Contraindications Korean ginseng is contraindicated in acute asthma, signs of heat, excessive menstruation, or nose bleeds. Korean ginseng is best not used during acute infections. Given that the clinical implications of the effect of Korean ginseng on blood pressure are not clear, Korean ginseng should be avoided in hypertension. Warnings and Precautions Concurrent use with stimulants such as caffeine and amphetamines should be avoided. Overstimulation may occur in susceptible patients, especially at higher doses. Interactions Korean ginseng may interact with the monoamine oxidase inhibitor phenelzine and with warfarin. An experimental study using rats as the model found no significant interaction between warfarin and Korean ginseng,¹ thus any such interaction is likely to be rare. Use in Pregnancy and Lactation No adverse effects expected. Side Effects

Excessive doses of Korean ginseng can cause overstimulation, and symptoms of ginseng abuse syndrome (GAS) have been reported in independent studies. GAS is defined as hypertension together with nervousness, euphoria, insomnia, skin eruptions, and morning diarrhea and is thought to be related to Korean ginseng’s interaction with glucocorticoid production in the body.

Korean ginseng may cause side effects related to an estrogenlike activity in women, and cases of mastalgia and postmenopausal bleeding have been reported.

Ginseng is widely used, and several other rare adverse reactions have been reported that are, at best, possibly related to ginseng or may otherwise reflect contamination, adulteration, or coincidence. These conditions include Stevens-Johnson syndrome, diuretic resistance, cerebral arteritis, mania, and mydriasis.

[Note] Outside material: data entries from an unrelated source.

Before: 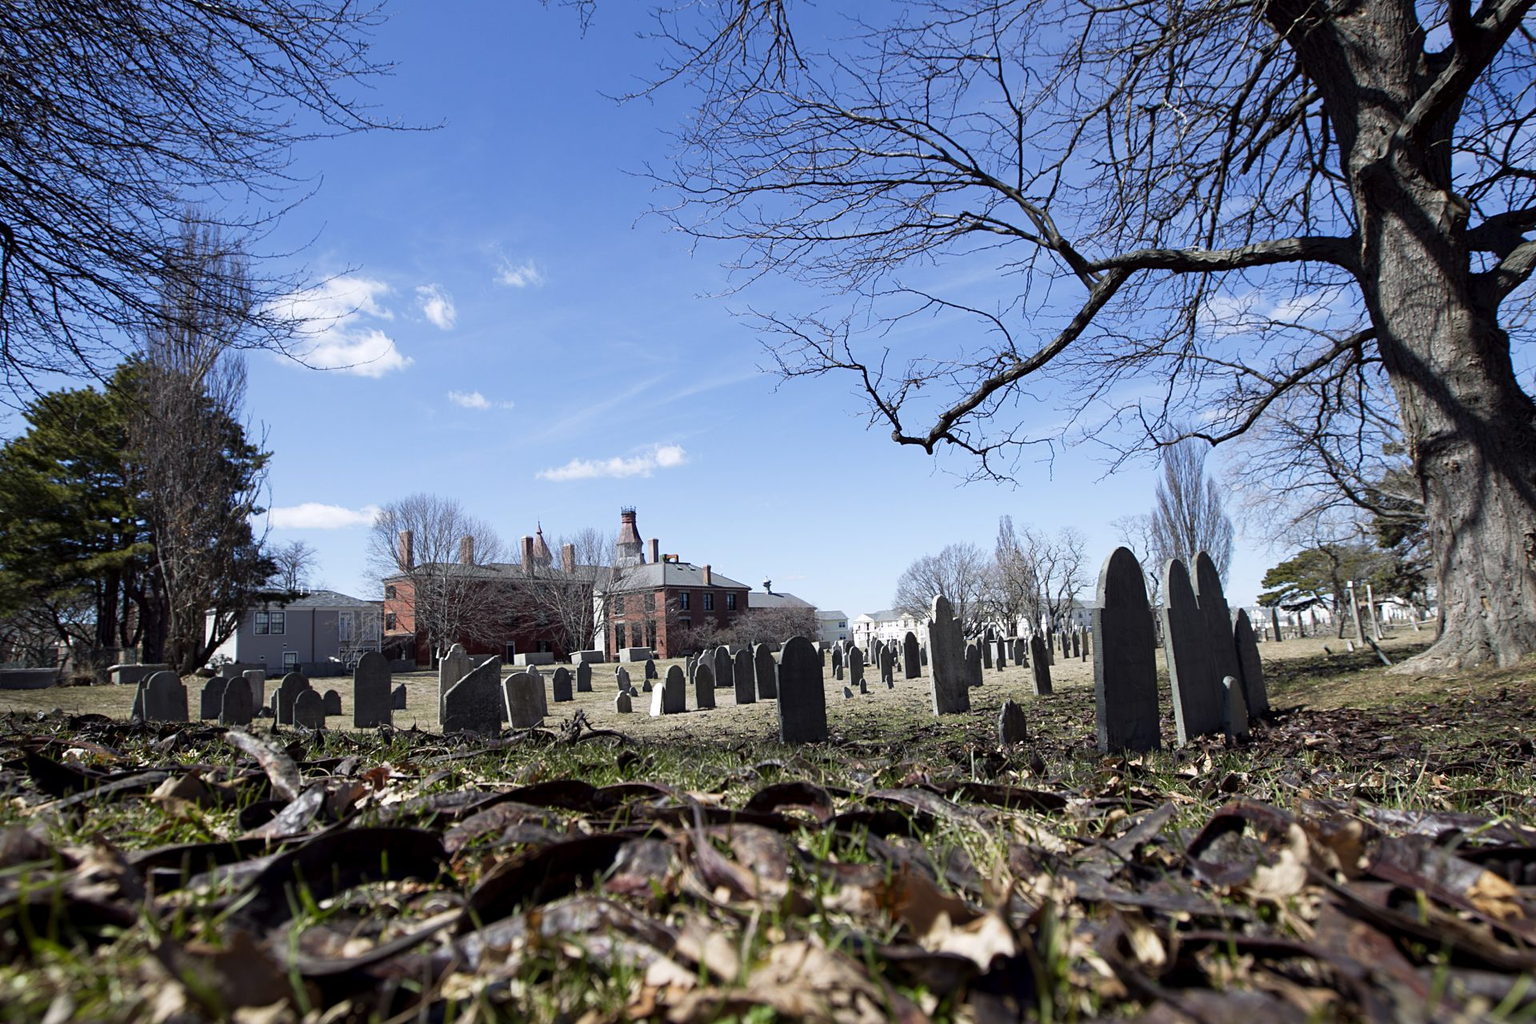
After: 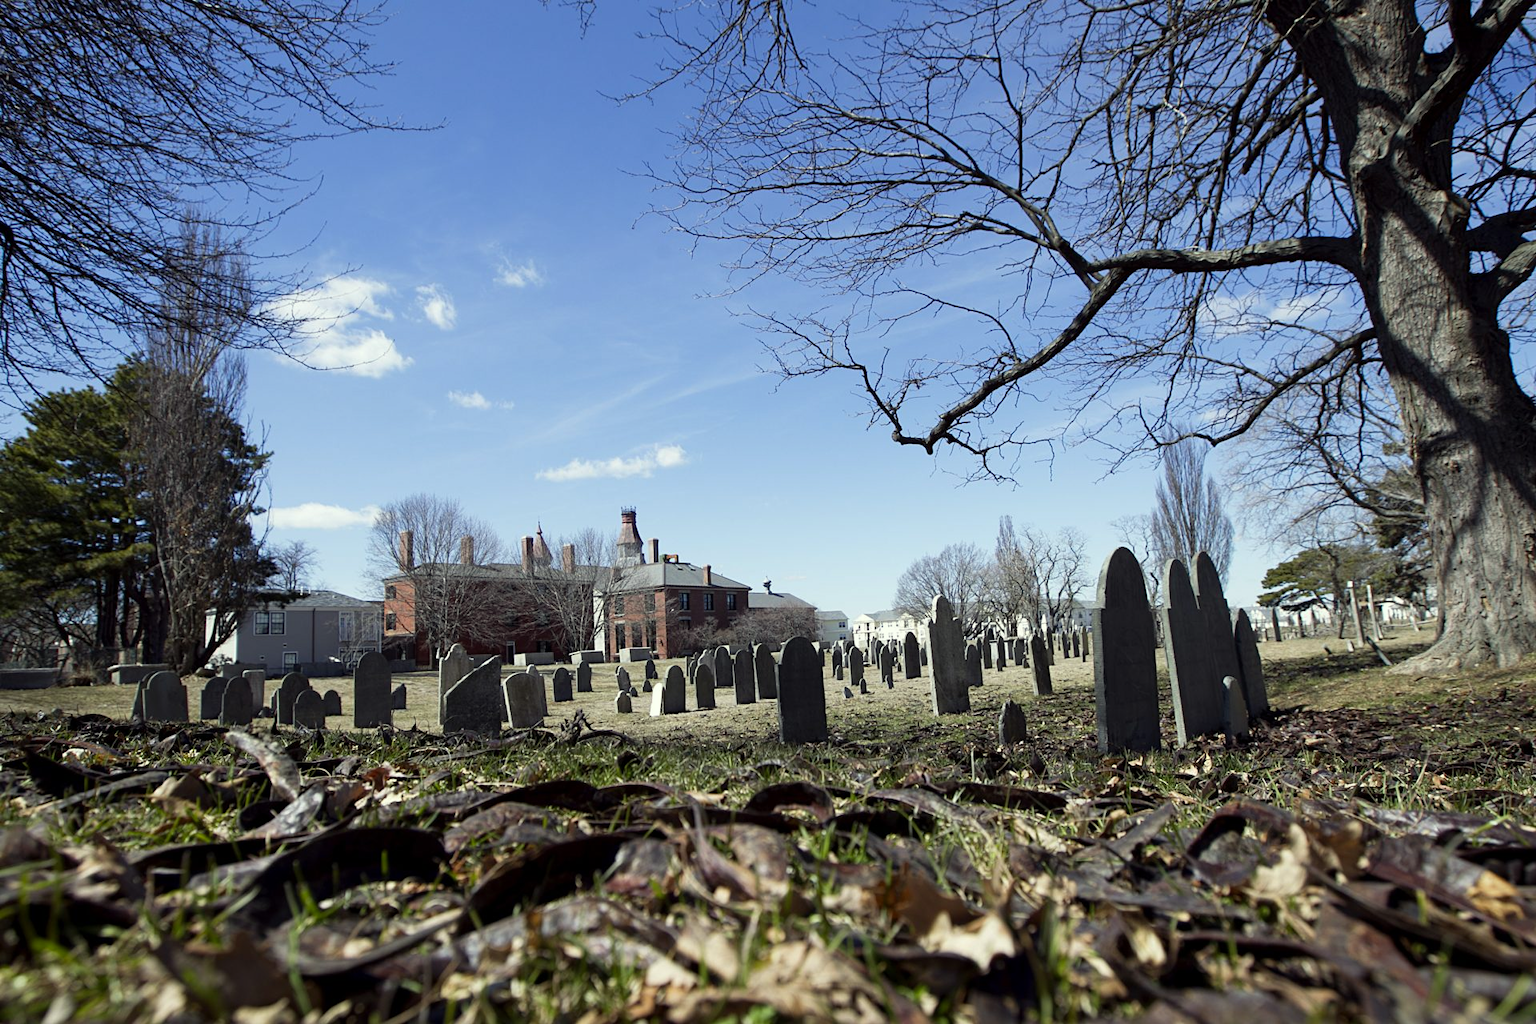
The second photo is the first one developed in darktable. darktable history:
color correction: highlights a* -4.36, highlights b* 6.88
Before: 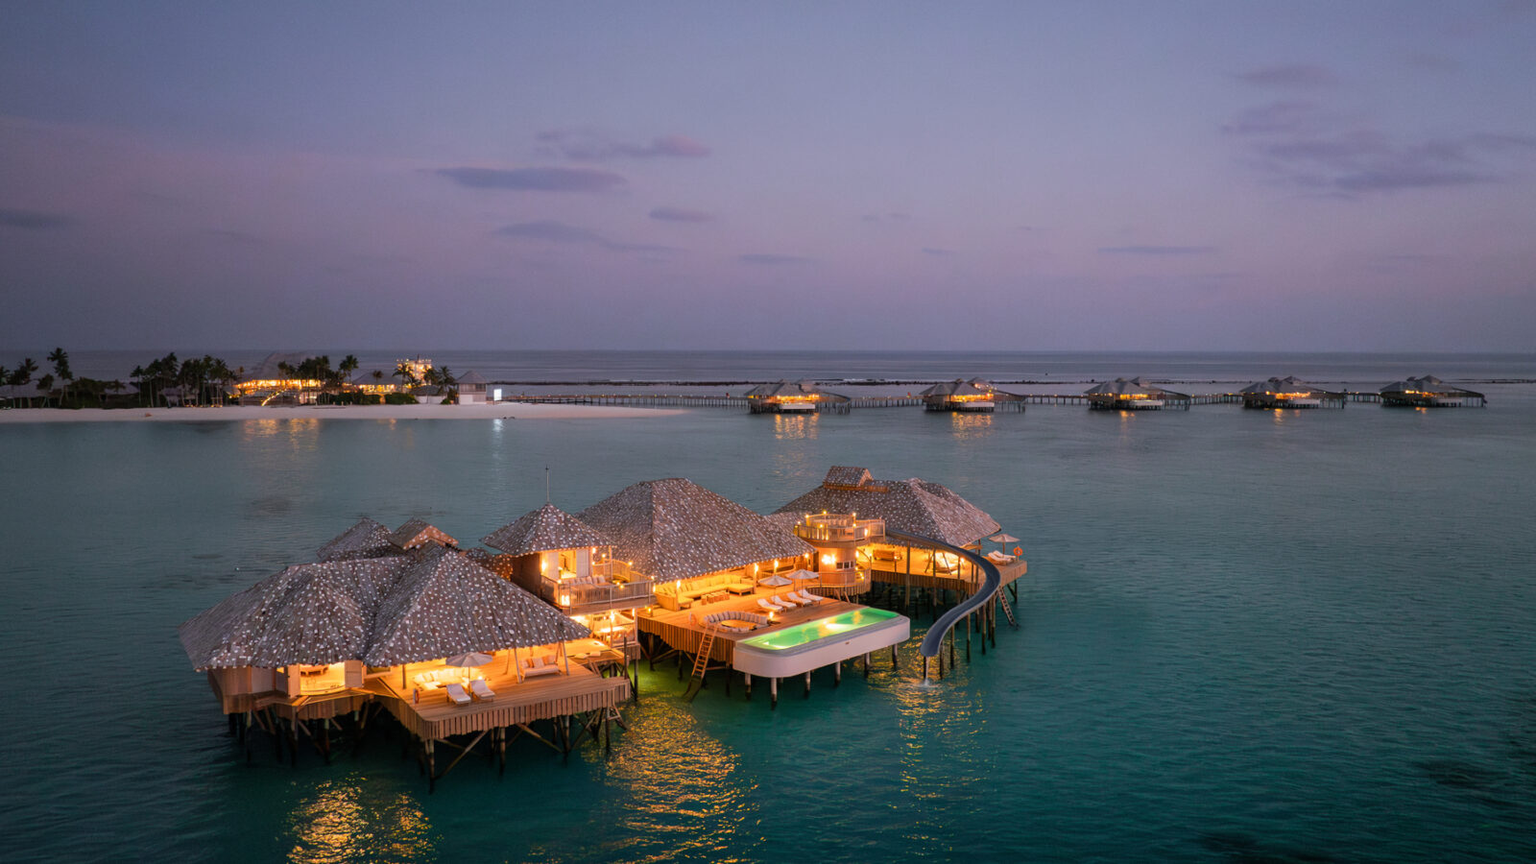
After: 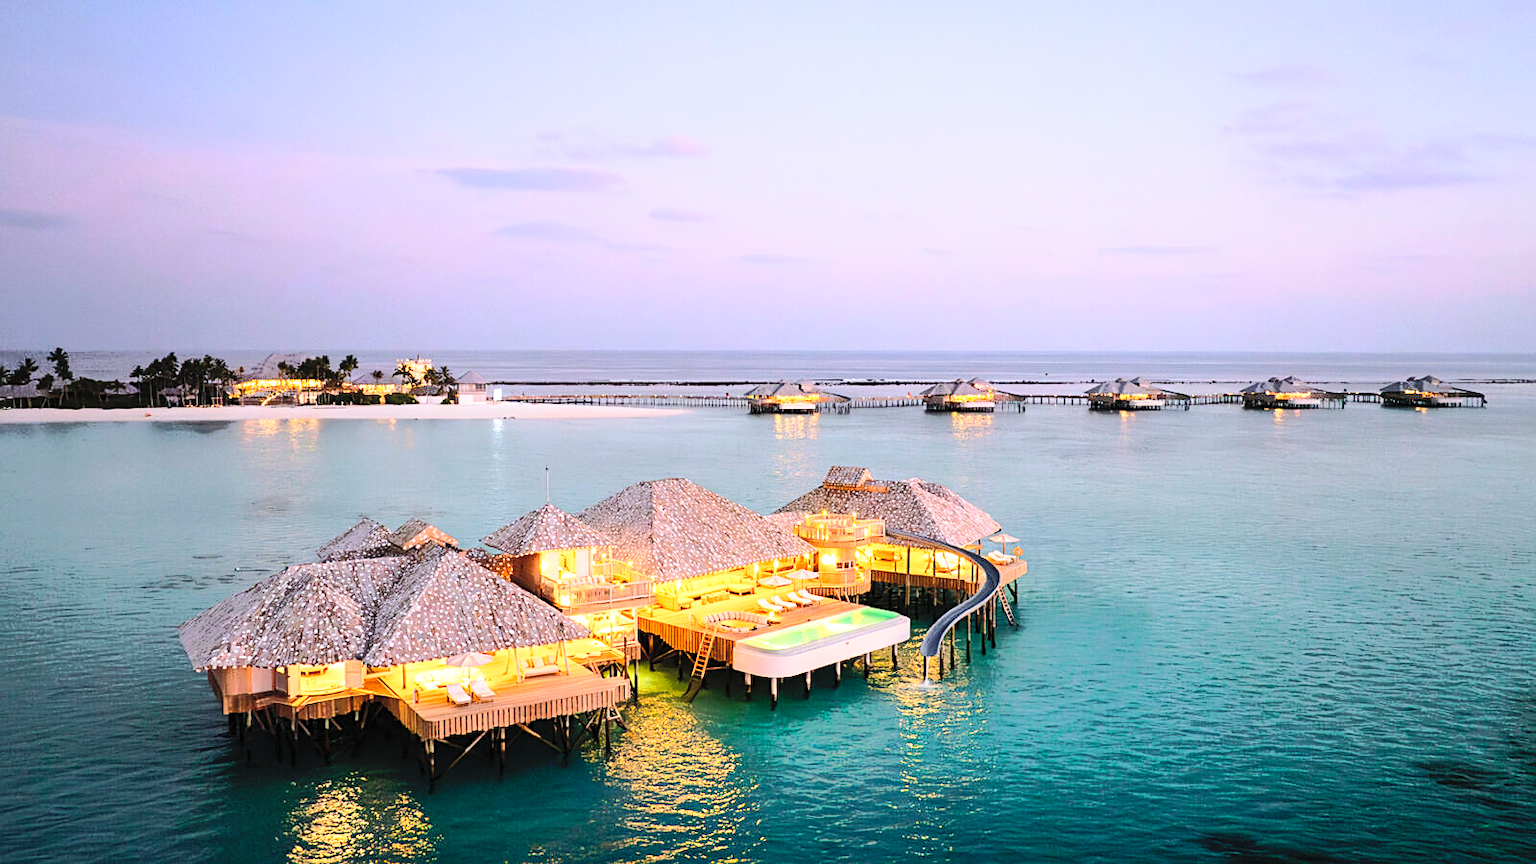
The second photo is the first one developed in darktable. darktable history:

Dosage Dose per day^* Dose per week^* 1-6 ml of 1:2 liquid extract 7-40 ml of 1:2 liquid extract Extracts providing standardized levels of ginsenosides are recommended. Ideally, aqueous ethanol extracts should contain 11 mg/ml of ginsenosides, with the ratio of ginsenoside Rg₁ to ginsenoside Rb₁ greater than or equal to 0.5 (indicating that the product was made from main roots, lateral roots, or both). The Commission E advises that Korean ginseng can be used for up to 3 months with a repeat course if necessary. Continuous use in the unwell and in older adults is appropriate. Doses in excess of 2 ml per day of a 1:2 liquid extract may cause overstimulation.

* This dose range is also extrapolated from British Herbal Pharmacopoeia 1983, the British Herbal Compendium 1992, and from clinical trials.